SOCR ≫ | DSPA ≫ | Topics ≫ |
#Put all packages here
library(doParallel)
registerDoParallel(10, cores = detectCores() -2)
library(glmnet)
library(e1071)
library("randomForest")
library(ada)
library(adabag)
library(caret)
library(kernlab)
library(cluster)
library(ipred)
library(ggplot2)
library("factoextra")
library("FactoMineR")
Use hierarchical, k-means and spectral clustering to generate derived-computed phenotypes of countries. Do these derived lables relate (correspond to) the overall (OA) country ranking?
load("Fig5.23_24.RData")
# View(aggregate_arima_vector_country_ranking_df)
dim(aggregate_arima_vector_country_ranking_df)
## [1] 31 387
# 31(countries) 387(fetaures)
# Features = country-index + 386 features (378 time-series derivatives + 8 meta-data features)

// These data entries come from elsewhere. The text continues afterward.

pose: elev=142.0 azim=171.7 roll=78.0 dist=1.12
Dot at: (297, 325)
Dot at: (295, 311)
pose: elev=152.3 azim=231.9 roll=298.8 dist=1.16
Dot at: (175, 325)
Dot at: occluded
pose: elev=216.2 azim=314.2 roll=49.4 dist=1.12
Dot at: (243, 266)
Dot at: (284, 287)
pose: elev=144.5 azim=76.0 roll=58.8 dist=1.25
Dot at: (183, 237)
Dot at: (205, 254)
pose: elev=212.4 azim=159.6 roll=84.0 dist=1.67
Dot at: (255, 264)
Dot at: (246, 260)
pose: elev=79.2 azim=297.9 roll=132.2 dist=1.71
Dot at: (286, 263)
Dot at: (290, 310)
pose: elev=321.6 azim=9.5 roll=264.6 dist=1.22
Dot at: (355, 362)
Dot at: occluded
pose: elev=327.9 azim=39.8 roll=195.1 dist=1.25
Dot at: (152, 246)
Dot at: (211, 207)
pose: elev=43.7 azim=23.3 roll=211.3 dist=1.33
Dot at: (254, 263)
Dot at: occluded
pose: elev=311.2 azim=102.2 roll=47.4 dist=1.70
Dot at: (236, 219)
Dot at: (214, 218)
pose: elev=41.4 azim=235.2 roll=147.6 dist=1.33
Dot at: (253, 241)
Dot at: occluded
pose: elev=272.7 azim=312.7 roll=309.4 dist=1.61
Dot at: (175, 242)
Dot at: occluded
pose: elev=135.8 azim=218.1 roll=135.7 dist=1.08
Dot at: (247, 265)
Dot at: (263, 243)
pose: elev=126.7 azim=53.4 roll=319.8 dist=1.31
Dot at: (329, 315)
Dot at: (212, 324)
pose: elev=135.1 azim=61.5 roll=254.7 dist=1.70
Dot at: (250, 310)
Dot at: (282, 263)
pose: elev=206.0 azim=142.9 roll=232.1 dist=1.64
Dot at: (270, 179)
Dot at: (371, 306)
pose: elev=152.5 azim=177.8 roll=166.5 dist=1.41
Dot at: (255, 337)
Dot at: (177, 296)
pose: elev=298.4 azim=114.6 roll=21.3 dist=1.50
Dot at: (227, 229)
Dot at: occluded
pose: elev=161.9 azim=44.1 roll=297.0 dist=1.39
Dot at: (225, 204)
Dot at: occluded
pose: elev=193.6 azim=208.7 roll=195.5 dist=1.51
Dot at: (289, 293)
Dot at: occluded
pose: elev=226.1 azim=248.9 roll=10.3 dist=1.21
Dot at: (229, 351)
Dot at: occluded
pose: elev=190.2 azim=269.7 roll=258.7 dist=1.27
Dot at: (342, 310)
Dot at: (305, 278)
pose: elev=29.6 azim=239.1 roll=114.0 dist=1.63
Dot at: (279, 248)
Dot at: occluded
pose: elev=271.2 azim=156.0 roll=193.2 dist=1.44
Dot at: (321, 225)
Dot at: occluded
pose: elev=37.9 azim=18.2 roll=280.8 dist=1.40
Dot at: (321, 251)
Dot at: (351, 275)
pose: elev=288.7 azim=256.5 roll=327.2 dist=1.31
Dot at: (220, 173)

# To choose features we like to have based on lasso
chooselambda <- function(cvlasso, option, k=NULL) {
lambmat<-cbind(cvlasso$glmnet.fit$df,cvlasso$glmnet.fit$lambda)
result<-tapply(lambmat[,2],lambmat[,1],max)
kresult<-result[which(names(result)==as.factor(k))]
if(option==1) {return(result)}
else if (option==2) {return(kresult)}
else (return("Not a valid option"))
}
showfeatures <- function(object, lambda, k ,...) {
lam<-lambda[which(names(lambda)==as.factor(k))]
beta <- predict(object, s = lam, type = "coef")
if(is.list(beta)) {
out <- do.call("cbind", lapply(beta, function(x) x[,1]))
out <- as.data.frame(out)
s <- rowSums(out)
out <- out[which(s)!=0,,drop=FALSE]
} else {out<-data.frame(Overall = beta[,1])
out<-out[which(out!=0),,drop=FALSE]
}
out <- abs(out[rownames(out) != "(Intercept)",,drop = FALSE])
out
}
randchoose <- function(matr) {
leng<-nrow(matr)
se<-seq(1:leng)
sam<-sample(se,as.integer(leng*0.6))
return(sam)
}
MLcomp <- function(fitlas, cvlas, trn, test, option=1) {
allfeat<-as.numeric(names(chooselambda(cvlasso = cvlas, option = 1)))
allfeat<-allfeat[which(allfeat>4)]
trainlist<-as.list(NULL)
for (i in 1:length(allfeat)) {
trainlist[[i]]<-trn[,which(colnames(trn) %in%
c(row.names(showfeatures(fitlas, chooselambda(cvlas = cvlas,1), allfeat[i])), "Rank"))]
}
resultframe<-data.frame(origin=rep(NA,length(allfeat)))
rownames(resultframe)<-allfeat
resultframe$Decision_tree_bagging<-rep(NA,length(allfeat))
for (i in 1:length(allfeat)) {
set.seed(1234)
eubag<-ipred::bagging(Rank~.,data = trainlist[[i]],nbagg=100)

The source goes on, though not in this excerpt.